HIV-1 biological phenotype and predicted coreceptor usage based on V3 loop sequence in paired PBMC and plasma samples

Abstract

Paired PBMCs and plasma samples from 34 HIV-infected patients were studied to verify the relationship between coreceptor use based on genotyping of V3 region of HIV-1 envelope gp120 and biological phenotype with virus isolation and subsequent correlation to clinical characteristics. The "11/25" rule, geno2pheno and PSSM were compared. All SI patients were HIV-1 subtype B (p=0.04) and had a lower CD4 count than NSI patients (p=0.01), while no differences were observed in mean HIV-RNA (log) (p=0.6).

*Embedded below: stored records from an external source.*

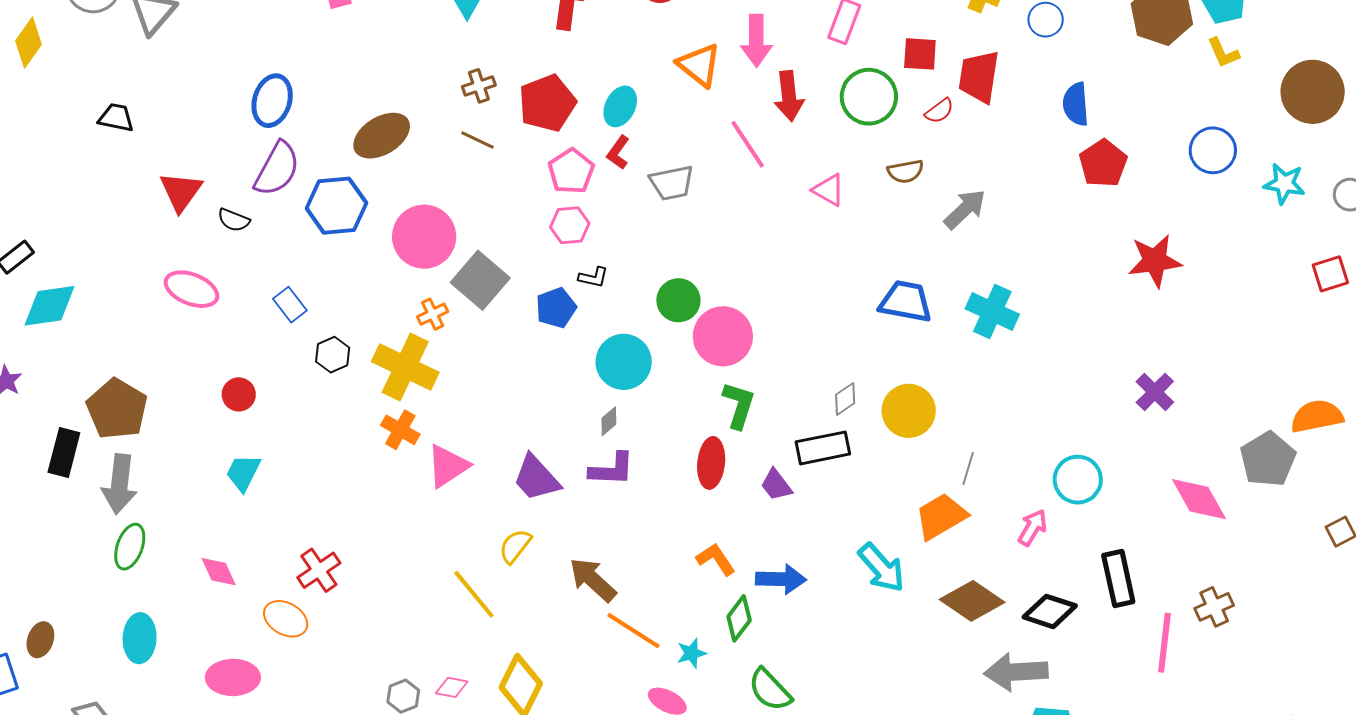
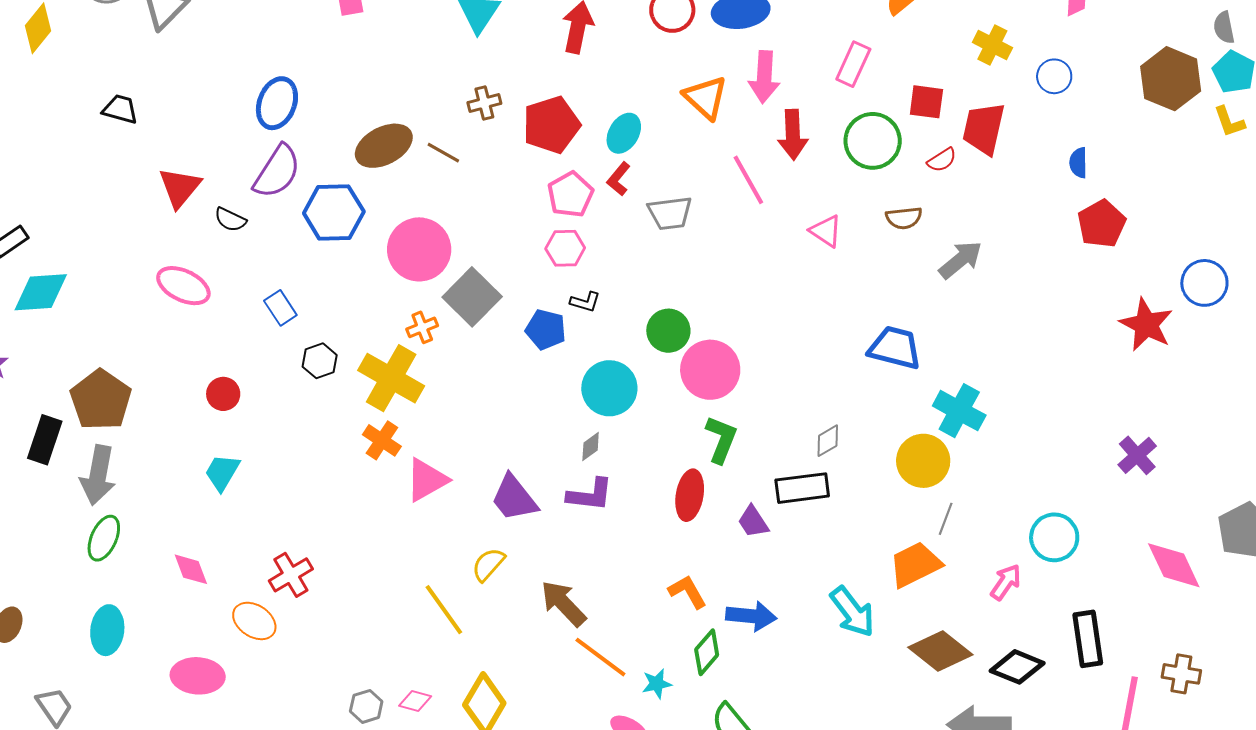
blue semicircle: (1076, 104) -> (1078, 163), size x0.7
brown line: (478, 140) -> (443, 153), moved
blue circle: (1213, 150) -> (1204, 283), moved
red star: (1155, 261) -> (1146, 325), turned 30
blue pentagon: (556, 308) -> (546, 330), turned 30
cyan cross: (992, 312) -> (959, 411), moved
yellow circle: (909, 411) -> (923, 461), moved
brown cross: (1214, 607) -> (1181, 674), turned 30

SI phenotype was not associated with AIDS-defining events (p=0.1) or with concurrent antiretroviral therapy (p=0.4). With geno2pheno, which shows the highest sensibility (83%), an X4 or X4/R5 genotype in PBMC DNA was also associated to B-subtype and lower CD4 count (p=0.01) compared to R5 isolates. Based on plasma RNA sequences, the predicted coreceptor usage agreed with PBMC DNA in 79% of cases with the "11/25" rule, 82% with geno2pheno, and 82% with PSSM. A X4 virus in plasma (but not in PBMCs) was significantly associated with HAART in all three methods (p=0.01 for "11/25" rule, p=0.01 for geno2pheno and p=0.03 for PSSM). Due to viral mixtures and/or difficulties in genotype interpretation, current V3 sequence-based methods cannot accurately predict HIV-1 coreceptor use.